Quattro anni fa esponeva al mondo il rapporto problematico con il suo corpo, il dimagrimento eccessivo e il costante conflitto con la moda e gli abiti che doveva indossare ogni giorno. Oggi, Sam Smith porta invece in scena una grande rivoluzione di stile che riecheggia come una lettera d’amore verso sé stessi e la propria identità. Il cantante di “Unholy” si è sempre identificato come non-binary e la sua essenza queer si riflette nelle mille sfaccettature del suo stile. In una recente intervista per “GQ”, Sam Smith ha rivelato di essere un amante dei gioielli e dei significati che celano, degli abiti “drammatici” dei Tudor e dello stile kitsch.
Dai completi maschili e formali che lo “intrappolavano” nei primi anni della sua carriera, fino ai set in denim brillante, gli harness e le trasparenze sexy, lo stile del cantante è stato spesso paragonato a quello di Harry Styles in un’ode alla moda fluida. Proprio come nella musica, l’artista londinese non ama incasellarsi in un genere nemmeno nell’abbigliamento e si apre a infinite influenze stilistiche e giochi di ruolo sorprendenti.

Quella di Sam Smith è una radicale trasformazione che non coinvolge solo make-up, accessori e abbigliamento, ma grida al mondo una vera e propria presa di coscienza. Tra minigonne, tacchi e perle di Anna Bolena, scopriamo l’evoluzione di un’icona pop che sta riscrivendo le regole del guardaroba unisex, non senza un pizzico di sense of humor e irriverenza.

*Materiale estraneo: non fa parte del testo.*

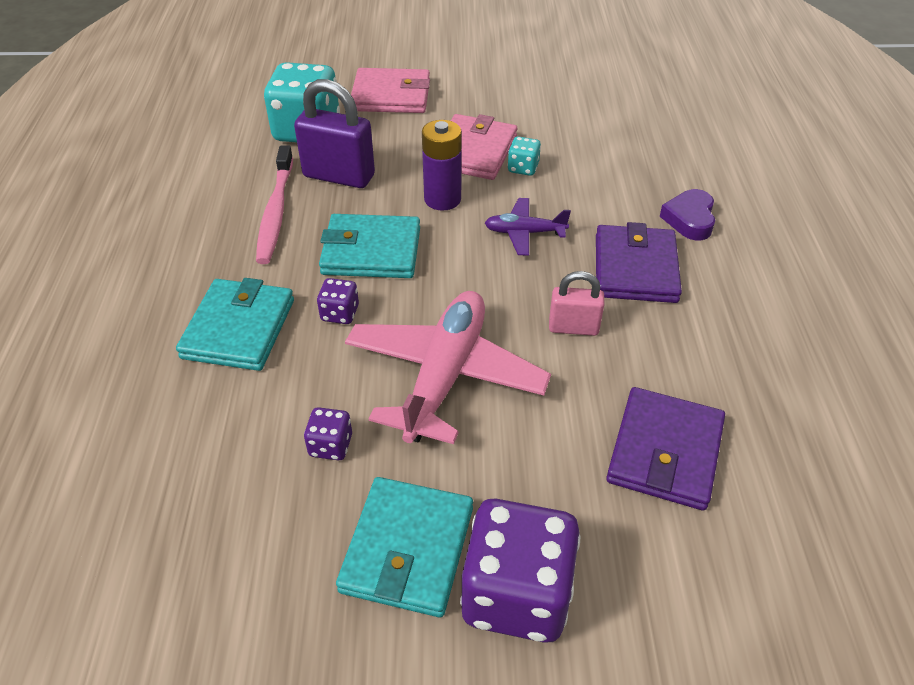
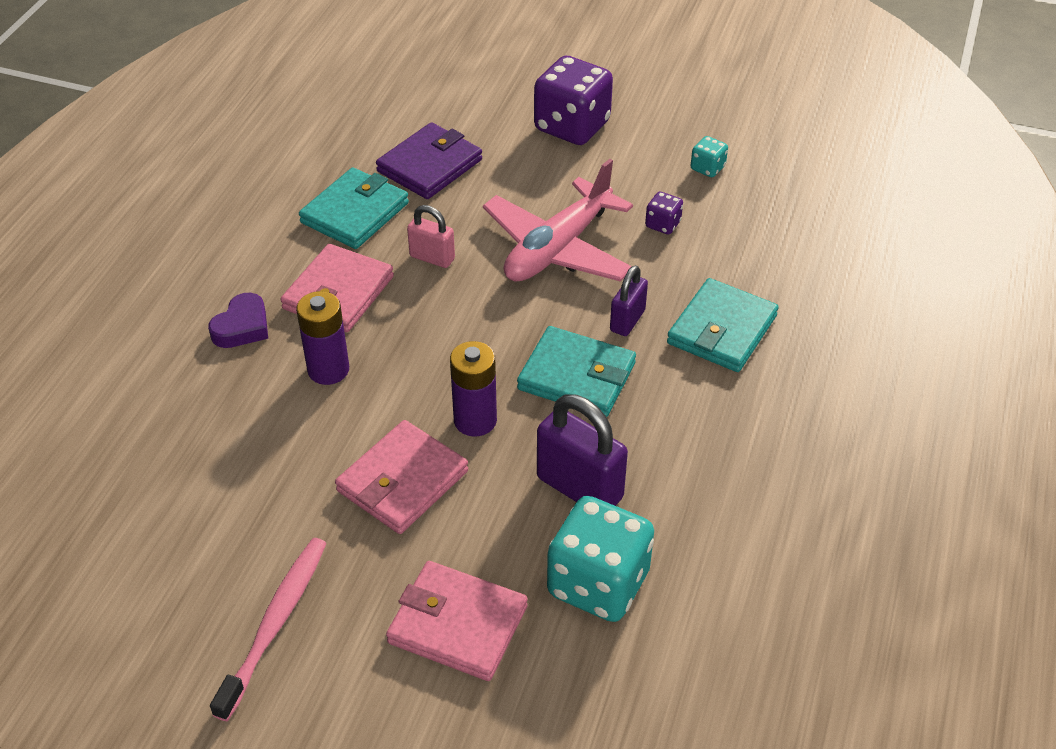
camera: 160 degrees left, 0 degrees up
(275, 212) = (665, 454): pink toothbrush -> pink toothbrush (275, 624)
(340, 313) = (627, 321): purple dice -> purple padlock
(408, 549) = (628, 159): turquoise wallet -> turquoise wallet (354, 213)
(523, 168) = (361, 439): turquoise dice -> turquoise dice (707, 168)
(524, 233) = (414, 356): purple plane -> none
(587, 206) = (328, 370): none -> purple battery
(635, 268) = (338, 293): purple wallet -> pink wallet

Vi siete mai sentiti a disagio in vesti che non vi rappresentano? Per gran parte della sua vita, Sam Smith si è sentito imprigionato in completi formali che limitavano la sua personalità, “come una donna intrappolata in abiti da uomo”. Ma oggi, la pop star londinese ha smesso di classificarsi e ha abbracciato una nuova consapevolezza, che si riversa nella sua musica ma anche nello stile.

Lo stile di Sam Smith, negli ultimi anni, è stato spesso paragonato a quello di Harry Styles. Da una totale avversione nei confronti della moda, che andava a braccetto con un conflitto perenne con il suo corpo, il cantante non-binary ha cominciato a sperimentare con i look più disparati e ad amare la sua identità. Tutine aderenti, pizzo, paillettes e harness…Una rivoluzione sfacciata e glam!

Dagli outfit street a quelli scenografici, Sam Smith non si separa mai dagli orecchini di perla, un accessorio prezioso e significativo che rimanda alla figura di Anna Bolena, decapitata il giorno del suo compleanno. Il cantante ha dichiarato di sentirsi lontano dalla moda minimal e di preferire abiti “drammatici” e scenografici: tra glitter, make-up e tacchi, Sam Smith è portavoce di una rivoluzione fluida che non si pone alcun freno.